**Directions**
For this exercise, repeat the records below exactly as written.

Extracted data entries
..............................

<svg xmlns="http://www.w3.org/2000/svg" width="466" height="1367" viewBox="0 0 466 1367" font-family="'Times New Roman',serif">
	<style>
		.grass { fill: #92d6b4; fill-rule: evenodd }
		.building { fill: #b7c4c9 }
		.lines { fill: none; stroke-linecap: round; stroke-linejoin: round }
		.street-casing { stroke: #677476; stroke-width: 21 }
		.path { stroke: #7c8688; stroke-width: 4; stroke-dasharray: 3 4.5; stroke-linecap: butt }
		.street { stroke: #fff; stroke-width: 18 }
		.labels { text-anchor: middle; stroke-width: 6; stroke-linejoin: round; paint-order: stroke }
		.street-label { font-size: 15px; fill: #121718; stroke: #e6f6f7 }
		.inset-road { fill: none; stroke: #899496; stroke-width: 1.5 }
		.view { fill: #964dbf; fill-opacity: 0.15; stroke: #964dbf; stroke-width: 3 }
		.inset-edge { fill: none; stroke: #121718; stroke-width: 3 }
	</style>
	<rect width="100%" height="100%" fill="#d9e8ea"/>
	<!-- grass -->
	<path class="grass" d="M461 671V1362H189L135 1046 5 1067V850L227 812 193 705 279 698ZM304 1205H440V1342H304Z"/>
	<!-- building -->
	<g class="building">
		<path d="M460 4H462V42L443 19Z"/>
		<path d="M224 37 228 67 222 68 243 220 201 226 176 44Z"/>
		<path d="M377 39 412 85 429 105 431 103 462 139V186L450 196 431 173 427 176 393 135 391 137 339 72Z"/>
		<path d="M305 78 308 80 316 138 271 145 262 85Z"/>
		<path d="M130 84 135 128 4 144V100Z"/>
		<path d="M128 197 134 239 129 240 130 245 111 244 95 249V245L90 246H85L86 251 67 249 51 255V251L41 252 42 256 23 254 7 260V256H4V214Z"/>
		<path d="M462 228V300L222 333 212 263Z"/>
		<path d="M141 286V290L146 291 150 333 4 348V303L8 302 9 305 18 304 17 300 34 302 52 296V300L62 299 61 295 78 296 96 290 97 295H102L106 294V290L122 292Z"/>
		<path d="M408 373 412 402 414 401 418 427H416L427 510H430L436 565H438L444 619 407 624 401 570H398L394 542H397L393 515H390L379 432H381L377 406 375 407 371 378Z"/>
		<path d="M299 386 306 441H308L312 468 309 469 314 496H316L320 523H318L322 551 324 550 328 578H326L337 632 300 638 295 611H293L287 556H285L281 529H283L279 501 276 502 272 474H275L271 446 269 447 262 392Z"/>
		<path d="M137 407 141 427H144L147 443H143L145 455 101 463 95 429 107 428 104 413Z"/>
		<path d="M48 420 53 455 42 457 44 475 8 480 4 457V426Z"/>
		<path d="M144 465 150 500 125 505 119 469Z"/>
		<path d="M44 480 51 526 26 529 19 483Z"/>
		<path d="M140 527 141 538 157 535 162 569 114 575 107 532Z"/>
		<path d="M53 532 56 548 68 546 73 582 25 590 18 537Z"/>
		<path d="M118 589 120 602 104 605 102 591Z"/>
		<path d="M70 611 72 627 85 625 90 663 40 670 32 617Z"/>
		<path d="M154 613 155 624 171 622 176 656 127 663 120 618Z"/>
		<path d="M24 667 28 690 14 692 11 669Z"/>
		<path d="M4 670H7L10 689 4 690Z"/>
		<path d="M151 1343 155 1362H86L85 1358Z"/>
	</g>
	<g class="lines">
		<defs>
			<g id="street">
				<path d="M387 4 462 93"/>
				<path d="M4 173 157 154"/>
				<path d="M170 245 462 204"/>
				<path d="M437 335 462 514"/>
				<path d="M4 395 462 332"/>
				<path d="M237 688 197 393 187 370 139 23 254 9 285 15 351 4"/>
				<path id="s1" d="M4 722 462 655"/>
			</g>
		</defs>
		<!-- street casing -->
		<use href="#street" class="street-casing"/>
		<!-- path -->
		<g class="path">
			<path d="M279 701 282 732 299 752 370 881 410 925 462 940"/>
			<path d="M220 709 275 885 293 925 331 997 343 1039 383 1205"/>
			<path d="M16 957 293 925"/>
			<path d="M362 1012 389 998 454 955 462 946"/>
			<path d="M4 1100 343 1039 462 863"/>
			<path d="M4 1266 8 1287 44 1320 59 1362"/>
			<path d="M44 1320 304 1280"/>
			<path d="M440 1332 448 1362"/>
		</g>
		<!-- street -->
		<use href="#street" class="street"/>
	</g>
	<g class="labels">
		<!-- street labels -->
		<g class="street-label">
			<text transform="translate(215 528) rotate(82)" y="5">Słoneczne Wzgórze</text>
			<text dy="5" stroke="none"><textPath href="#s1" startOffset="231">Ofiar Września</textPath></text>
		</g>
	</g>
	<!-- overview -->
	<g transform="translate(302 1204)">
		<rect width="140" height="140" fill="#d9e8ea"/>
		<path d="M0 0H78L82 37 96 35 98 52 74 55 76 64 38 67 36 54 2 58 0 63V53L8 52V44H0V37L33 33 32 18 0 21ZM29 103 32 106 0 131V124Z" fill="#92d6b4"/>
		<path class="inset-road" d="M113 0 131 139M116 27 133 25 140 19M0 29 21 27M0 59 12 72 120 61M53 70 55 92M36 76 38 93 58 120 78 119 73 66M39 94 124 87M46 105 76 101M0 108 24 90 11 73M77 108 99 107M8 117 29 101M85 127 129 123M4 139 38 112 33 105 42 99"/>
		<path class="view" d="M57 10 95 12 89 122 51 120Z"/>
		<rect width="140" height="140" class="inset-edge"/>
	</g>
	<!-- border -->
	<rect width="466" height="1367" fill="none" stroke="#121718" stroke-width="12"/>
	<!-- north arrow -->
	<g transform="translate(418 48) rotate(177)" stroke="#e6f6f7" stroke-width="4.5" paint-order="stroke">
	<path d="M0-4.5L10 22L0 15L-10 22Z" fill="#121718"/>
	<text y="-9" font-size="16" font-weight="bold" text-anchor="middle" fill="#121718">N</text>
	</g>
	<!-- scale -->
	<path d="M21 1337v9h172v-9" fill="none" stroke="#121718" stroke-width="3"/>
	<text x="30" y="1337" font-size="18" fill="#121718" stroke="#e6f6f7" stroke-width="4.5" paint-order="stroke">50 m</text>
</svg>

..............................

**Exercise answer**
<svg xmlns="http://www.w3.org/2000/svg" width="466" height="1367" viewBox="0 0 466 1367" font-family="'Times New Roman',serif">
	<style>
		.grass { fill: #92d6b4; fill-rule: evenodd }
		.building { fill: #b7c4c9 }
		.lines { fill: none; stroke-linecap: round; stroke-linejoin: round }
		.street-casing { stroke: #677476; stroke-width: 21 }
		.path { stroke: #7c8688; stroke-width: 4; stroke-dasharray: 3 4.5; stroke-linecap: butt }
		.street { stroke: #fff; stroke-width: 18 }
		.labels { text-anchor: middle; stroke-width: 6; stroke-linejoin: round; paint-order: stroke }
		.street-label { font-size: 15px; fill: #121718; stroke: #e6f6f7 }
		.inset-road { fill: none; stroke: #899496; stroke-width: 1.5 }
		.view { fill: #964dbf; fill-opacity: 0.15; stroke: #964dbf; stroke-width: 3 }
		.inset-edge { fill: none; stroke: #121718; stroke-width: 3 }
	</style>
	<rect width="100%" height="100%" fill="#d9e8ea"/>
	<!-- grass -->
	<path class="grass" d="M461 671V1362H189L135 1046 5 1067V850L227 812 193 705 279 698ZM304 1205H440V1342H304Z"/>
	<!-- building -->
	<g class="building">
		<path d="M460 4H462V42L443 19Z"/>
		<path d="M224 37 228 67 222 68 243 220 201 226 176 44Z"/>
		<path d="M377 39 412 85 429 105 431 103 462 139V186L450 196 431 173 427 176 393 135 391 137 339 72Z"/>
		<path d="M305 78 308 80 316 138 271 145 262 85Z"/>
		<path d="M130 84 135 128 4 144V100Z"/>
		<path d="M128 197 134 239 129 240 130 245 111 244 95 249V245L90 246H85L86 251 67 249 51 255V251L41 252 42 256 23 254 7 260V256H4V214Z"/>
		<path d="M462 228V300L222 333 212 263Z"/>
		<path d="M141 286V290L146 291 150 333 4 348V303L8 302 9 305 18 304 17 300 34 302 52 296V300L62 299 61 295 78 296 96 290 97 295H102L106 294V290L122 292Z"/>
		<path d="M408 373 412 402 414 401 418 427H416L427 510H430L436 565H438L444 619 407 624 401 570H398L394 542H397L393 515H390L379 432H381L377 406 375 407 371 378Z"/>
		<path d="M299 386 306 441H308L312 468 309 469 314 496H316L320 523H318L322 551 324 550 328 578H326L337 632 300 638 295 611H293L287 556H285L281 529H283L279 501 276 502 272 474H275L271 446 269 447 262 392Z"/>
		<path d="M137 407 141 427H144L147 443H143L145 455 101 463 95 429 107 428 104 413Z"/>
		<path d="M48 420 53 455 42 457 44 475 8 480 4 457V426Z"/>
		<path d="M144 465 150 500 125 505 119 469Z"/>
		<path d="M44 480 51 526 26 529 19 483Z"/>
		<path d="M140 527 141 538 157 535 162 569 114 575 107 532Z"/>
		<path d="M53 532 56 548 68 546 73 582 25 590 18 537Z"/>
		<path d="M118 589 120 602 104 605 102 591Z"/>
		<path d="M70 611 72 627 85 625 90 663 40 670 32 617Z"/>
		<path d="M154 613 155 624 171 622 176 656 127 663 120 618Z"/>
		<path d="M24 667 28 690 14 692 11 669Z"/>
		<path d="M4 670H7L10 689 4 690Z"/>
		<path d="M151 1343 155 1362H86L85 1358Z"/>
	</g>
	<g class="lines">
		<defs>
			<g id="street">
				<path d="M387 4 462 93"/>
				<path d="M4 173 157 154"/>
				<path d="M170 245 462 204"/>
				<path d="M437 335 462 514"/>
				<path d="M4 395 462 332"/>
				<path d="M237 688 197 393 187 370 139 23 254 9 285 15 351 4"/>
				<path id="s1" d="M4 722 462 655"/>
			</g>
		</defs>
		<!-- street casing -->
		<use href="#street" class="street-casing"/>
		<!-- path -->
		<g class="path">
			<path d="M279 701 282 732 299 752 370 881 410 925 462 940"/>
			<path d="M220 709 275 885 293 925 331 997 343 1039 383 1205"/>
			<path d="M16 957 293 925"/>
			<path d="M362 1012 389 998 454 955 462 946"/>
			<path d="M4 1100 343 1039 462 863"/>
			<path d="M4 1266 8 1287 44 1320 59 1362"/>
			<path d="M44 1320 304 1280"/>
			<path d="M440 1332 448 1362"/>
		</g>
		<!-- street -->
		<use href="#street" class="street"/>
	</g>
	<g class="labels">
		<!-- street labels -->
		<g class="street-label">
			<text transform="translate(215 528) rotate(82)" y="5">Słoneczne Wzgórze</text>
			<text dy="5" stroke="none"><textPath href="#s1" startOffset="231">Ofiar Września</textPath></text>
		</g>
	</g>
	<!-- overview -->
	<g transform="translate(302 1204)">
		<rect width="140" height="140" fill="#d9e8ea"/>
		<path d="M0 0H78L82 37 96 35 98 52 74 55 76 64 38 67 36 54 2 58 0 63V53L8 52V44H0V37L33 33 32 18 0 21ZM29 103 32 106 0 131V124Z" fill="#92d6b4"/>
		<path class="inset-road" d="M113 0 131 139M116 27 133 25 140 19M0 29 21 27M0 59 12 72 120 61M53 70 55 92M36 76 38 93 58 120 78 119 73 66M39 94 124 87M46 105 76 101M0 108 24 90 11 73M77 108 99 107M8 117 29 101M85 127 129 123M4 139 38 112 33 105 42 99"/>
		<path class="view" d="M57 10 95 12 89 122 51 120Z"/>
		<rect width="140" height="140" class="inset-edge"/>
	</g>
	<!-- border -->
	<rect width="466" height="1367" fill="none" stroke="#121718" stroke-width="12"/>
	<!-- north arrow -->
	<g transform="translate(418 48) rotate(177)" stroke="#e6f6f7" stroke-width="4.5" paint-order="stroke">
	<path d="M0-4.5L10 22L0 15L-10 22Z" fill="#121718"/>
	<text y="-9" font-size="16" font-weight="bold" text-anchor="middle" fill="#121718">N</text>
	</g>
	<!-- scale -->
	<path d="M21 1337v9h172v-9" fill="none" stroke="#121718" stroke-width="3"/>
	<text x="30" y="1337" font-size="18" fill="#121718" stroke="#e6f6f7" stroke-width="4.5" paint-order="stroke">50 m</text>
</svg>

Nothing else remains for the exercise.